**Work to be completed**
Check the entries below for lines with "down"; report only how many there are.

**Excerpted data**
────────

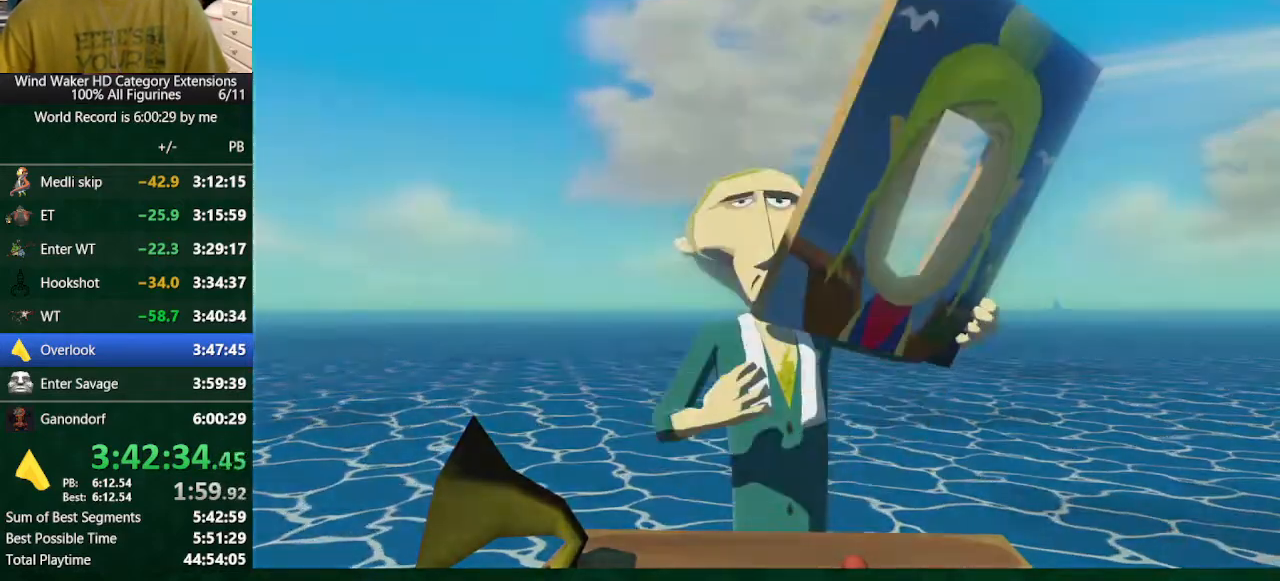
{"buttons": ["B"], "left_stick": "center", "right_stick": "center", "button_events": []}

────────

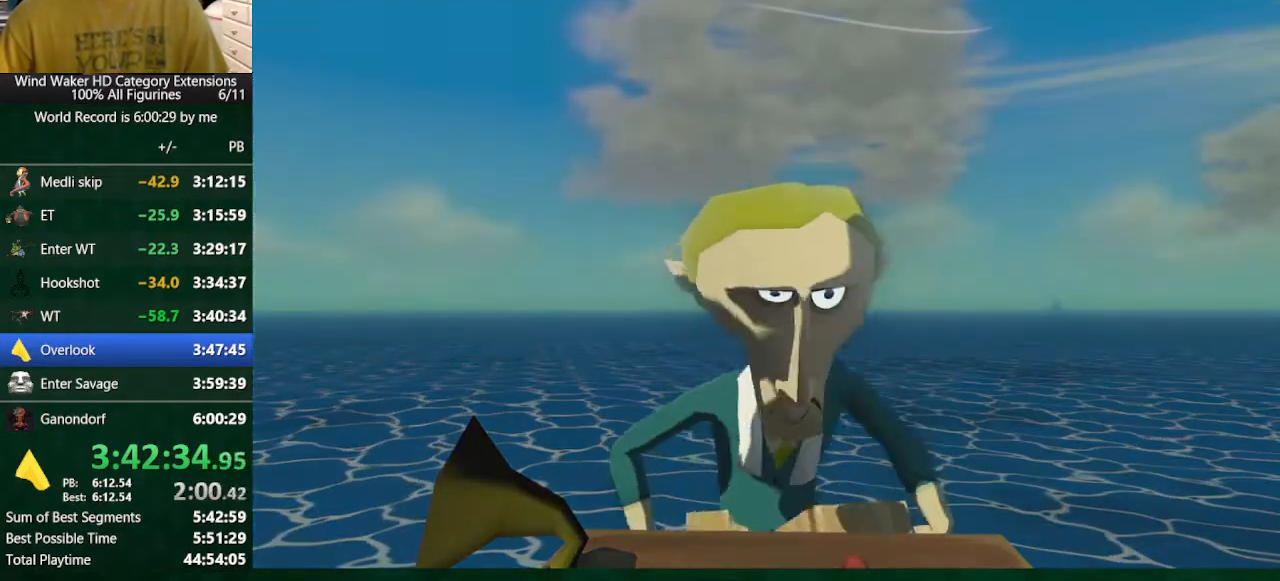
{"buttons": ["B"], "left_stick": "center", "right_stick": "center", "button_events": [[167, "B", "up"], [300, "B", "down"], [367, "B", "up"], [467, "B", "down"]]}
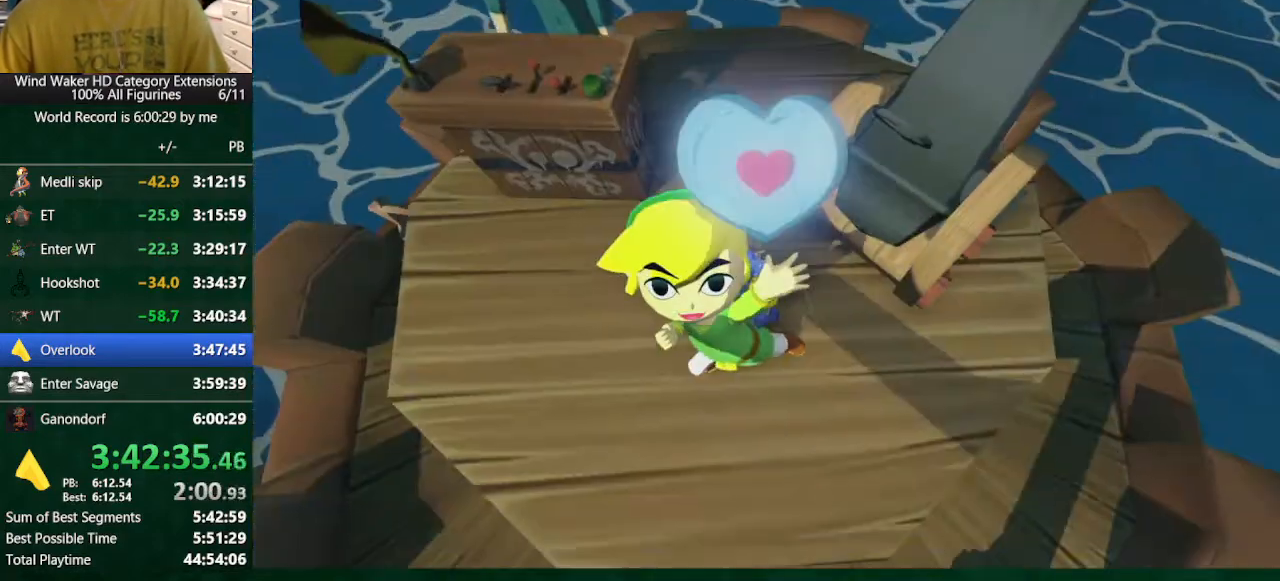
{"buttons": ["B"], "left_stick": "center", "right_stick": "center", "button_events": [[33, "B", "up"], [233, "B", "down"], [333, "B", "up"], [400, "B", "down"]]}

────────

**Solution for this task**
2